Vor allem aber geht es laut Grant um Bescheidenheit.

Er mag das Wort „geerdet“ in seinem ursprünglichen Sinne – als Gegenentwurf zur Selbstüberschätzung. Zugleich hält er es aber für wichtig, dass Entscheidungen ein Fundament haben – geerdet im Sinne von fundiert – und dass die Fakten aktuell sind. Man muss auch einmal die Froschperspektive einnehmen und darf sich nicht allein auf die Vogelperspektive verlassen.

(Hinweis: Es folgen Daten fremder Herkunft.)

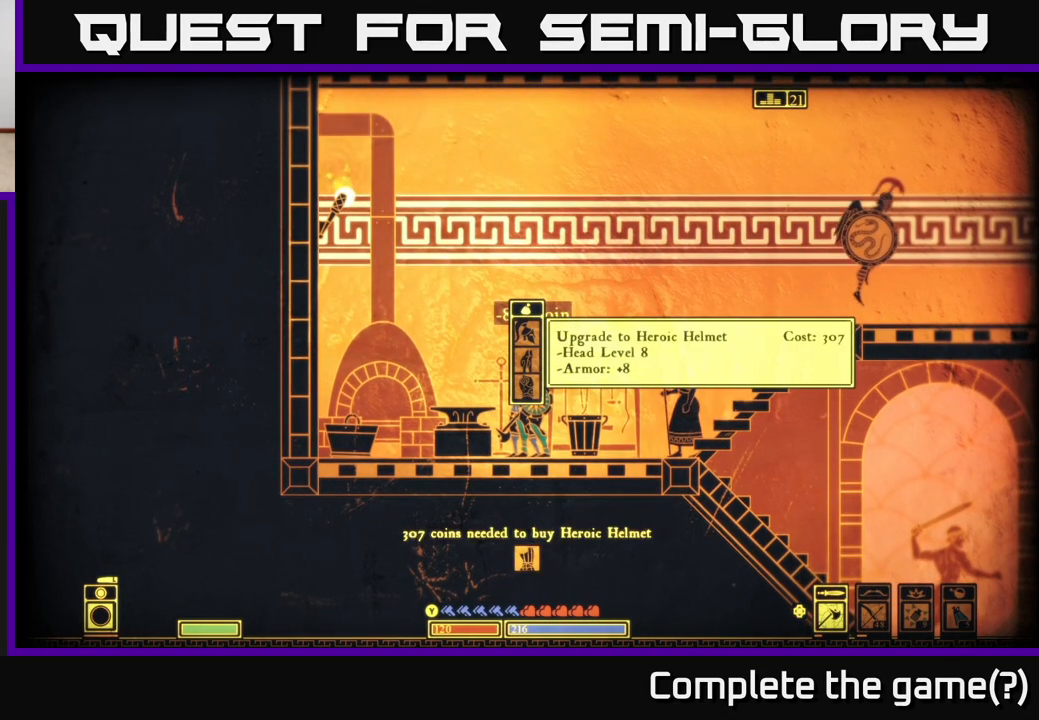
{"buttons": [], "left_stick": "center", "right_stick": "center", "events": [[67, "left_stick", "center"], [250, "left_stick", "down"], [433, "left_stick", "center"]]}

Der Blick aus mehreren Kilometern Höhe bringt nun einmal gewisse Vereinfachungen mit sich.

Ich kann Grants Buch nur empfehlen: Ich glaube, es wird Ihnen helfen, wenn Sie in diesem seltsamen neuen Umfeld einen Moment innehalten wollen – in einem Umfeld, das viele von uns gezwungen hat, die bisherigen Annahmen zu überdenken. Vor allem aber hoffe ich, dass Sie im Sommer Gelegenheit haben, etwas anderes zu sehen, damit sich Körper und Geist erholen und Sie neu nachdenken können.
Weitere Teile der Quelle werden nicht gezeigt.